··· Text block ···

10 May 2012
Report: Chief Officers’ Evaluation and Remuneration Review
/ Richard Muscat
Abdul Uddin
© 2012 Hay Group. All rights reserved. / Registered in England and in Wales: The Hay Group Management Limited: No. 763575
Registered office: 33 Grosvenor Place, London SW1X 7HG / www.haygroup.com

Contents

1. Introduction 3

2. Programme of Work 4

3. Background 5

4. Pay Policy 6

5. Evaluation Outcomes 7

6. Level of work – Top team (comparisons between levels of Problem Solving) 11

7. Remuneration Analysis 13

8. Future Reward Arrangements 17

9. Salary Ranges and Pay Modeling 18

10. Deputy Chief Executive role 23

11. Appendices 25

The Hay Guide Chart & Profile Method of Job Evaluation 25

Blackpool Council / www.haygroup.com

1.  Introduction

This report sets out the initial findings, analysis and options for consideration from the recent review of Chief Officer roles undertaken with Hay Group consultants.

This review includes the following roles within the new senior management structure:-

§  Chief Executive

§  Assistant Chief Executive - Children’s Services

§  Assistant Chief Executive - Adult’s Services

§  Assistant Chief Executive - Resources

§  Assistant Chief Executive - Built Environment

§  Assistant Chief Executive - Leisure and Operational Services

§  Assistant Chief Executive - Organisation, Property and Information

§  Assistant Chief Executive – Human Resources, Communication and Engagement

§  Assistant Chief Executive - Regeneration, Tourism and Culture

2.  Programme of Work

The main stages of the process were:-

§  Initial planning and familiarisation with the Chief Executive and the Assistant Chief Executive – Human Resources, Communication and Engagement

§  Joint executive briefing and question and answer session with senior manager job holders.

§  Preparation of up to date job description information by job holders and review by the Chief Executive.

§  Hay Group consultant review of job description information together with additional relevant organisational context information, including structure charts, budget and resource information.

§  All jobs were then independently evaluated using the Hay Group Guide Chart and Profile evaluation method. ( A summary of which is included as an appendix to this report)

§  Consultant meeting with the Assistant Chief Executive – Human Resources, Communication and Engagement to review the evaluation outcomes, and test, validate and confirm proposed evaluations.

§  Based on the agreed proposed evaluation outcomes, we then undertook pay market comparisons against our public sector pay database.

··· Record set ···

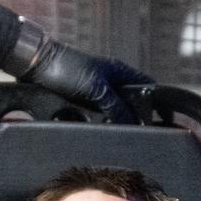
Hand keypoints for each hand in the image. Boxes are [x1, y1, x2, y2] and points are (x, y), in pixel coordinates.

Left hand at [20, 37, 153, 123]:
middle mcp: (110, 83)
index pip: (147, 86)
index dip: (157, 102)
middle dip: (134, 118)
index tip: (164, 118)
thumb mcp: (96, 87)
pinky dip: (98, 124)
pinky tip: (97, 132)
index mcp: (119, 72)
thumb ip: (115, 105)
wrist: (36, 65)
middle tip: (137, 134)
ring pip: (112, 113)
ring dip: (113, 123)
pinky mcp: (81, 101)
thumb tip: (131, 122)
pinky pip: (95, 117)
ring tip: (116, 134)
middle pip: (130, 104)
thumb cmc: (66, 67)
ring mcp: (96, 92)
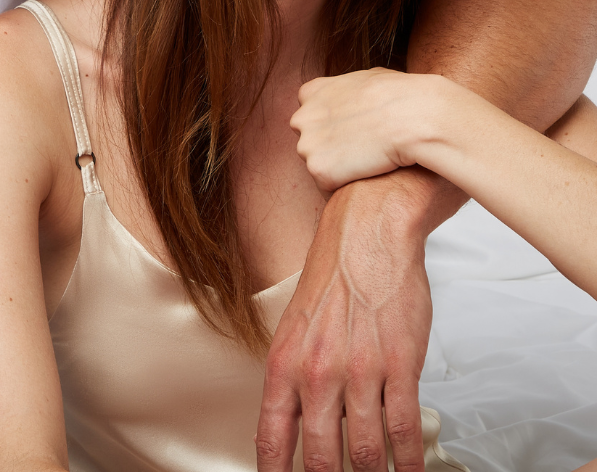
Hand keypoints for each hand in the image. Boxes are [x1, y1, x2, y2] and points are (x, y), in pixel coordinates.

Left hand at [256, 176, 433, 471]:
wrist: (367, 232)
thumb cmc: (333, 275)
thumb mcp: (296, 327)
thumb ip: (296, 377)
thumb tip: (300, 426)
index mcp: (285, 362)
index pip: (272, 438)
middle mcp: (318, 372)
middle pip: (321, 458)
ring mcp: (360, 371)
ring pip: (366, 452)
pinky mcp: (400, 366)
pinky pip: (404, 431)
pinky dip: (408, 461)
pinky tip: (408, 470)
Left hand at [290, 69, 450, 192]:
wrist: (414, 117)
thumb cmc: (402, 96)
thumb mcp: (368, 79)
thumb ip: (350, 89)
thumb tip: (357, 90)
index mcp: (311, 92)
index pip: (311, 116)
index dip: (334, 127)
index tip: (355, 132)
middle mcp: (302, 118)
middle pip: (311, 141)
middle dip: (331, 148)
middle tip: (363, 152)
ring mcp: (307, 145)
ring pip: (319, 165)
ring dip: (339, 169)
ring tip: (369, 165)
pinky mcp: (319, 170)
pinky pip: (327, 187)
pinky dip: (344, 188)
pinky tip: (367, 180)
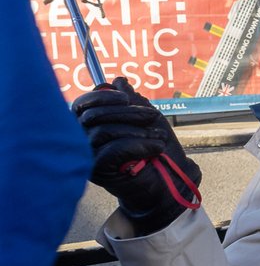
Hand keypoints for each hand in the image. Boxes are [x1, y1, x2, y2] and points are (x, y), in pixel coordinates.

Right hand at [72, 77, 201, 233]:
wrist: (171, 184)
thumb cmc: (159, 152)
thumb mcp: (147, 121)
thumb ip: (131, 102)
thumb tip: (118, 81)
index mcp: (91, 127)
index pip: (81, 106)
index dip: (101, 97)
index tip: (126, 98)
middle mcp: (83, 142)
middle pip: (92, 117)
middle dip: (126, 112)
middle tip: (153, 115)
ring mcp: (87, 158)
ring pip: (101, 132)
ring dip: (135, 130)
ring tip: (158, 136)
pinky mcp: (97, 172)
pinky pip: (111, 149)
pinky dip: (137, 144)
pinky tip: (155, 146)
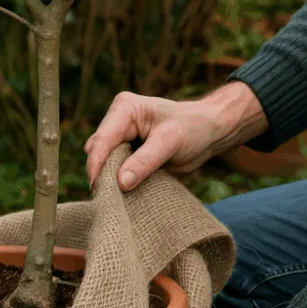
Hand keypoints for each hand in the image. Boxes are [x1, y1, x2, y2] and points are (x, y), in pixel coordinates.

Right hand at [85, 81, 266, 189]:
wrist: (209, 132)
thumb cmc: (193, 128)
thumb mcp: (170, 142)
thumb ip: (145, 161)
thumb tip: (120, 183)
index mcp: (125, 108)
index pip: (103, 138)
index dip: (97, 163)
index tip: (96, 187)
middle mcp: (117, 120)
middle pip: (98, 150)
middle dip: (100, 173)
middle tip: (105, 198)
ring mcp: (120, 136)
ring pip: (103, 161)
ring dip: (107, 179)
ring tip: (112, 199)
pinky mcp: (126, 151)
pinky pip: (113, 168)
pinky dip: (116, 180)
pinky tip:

···

● **Check your understanding**:
**a)** In the remuneration review report, duplicate the passage from "The main stages" to "manager job holders.".
**b)** According to the remuneration review report, which method was used to evaluate all the jobs independently?
**c)** Continue the remuneration review report from the point where it stops.

● **Solved problems**:
**a)**
The main stages of the process were:-

§  Initial planning and familiarisation with the Chief Executive and the Assistant Chief Executive – Human Resources, Communication and Engagement

§  Joint executive briefing and question and answer session with senior manager job holders.

**b)** The Hay Group Guide Chart and Profile evaluation method.

**c)**
§  Meeting with Chief Executive and Assistant Chief Executive – Human Resources, Communication and Engagement to discuss and agree final report and recommendations on future reward arrangements.

§  Provision of advice and guidance around a proposed Deputy Chief Executive role.

3.  Background

Blackpool Council agreed its new vision, mission and priorities which will guide the work that the council does during 2012/13.

Employees were involved in the creation of the Council’s new vision and priorities for the year ahead, with ‘values’ collected from more than 1000 who attended the staff information sessions held last year. Local residents are at the heart of Council services and were also given the chance to have their say on what they think our priorities should be.

Council’s mission – the council cannot hope to change its destiny merely by wishing for it, only by working for it. The council will work with the public, private and third sectors, locally, regionally, nationally and internationally, to achieve this.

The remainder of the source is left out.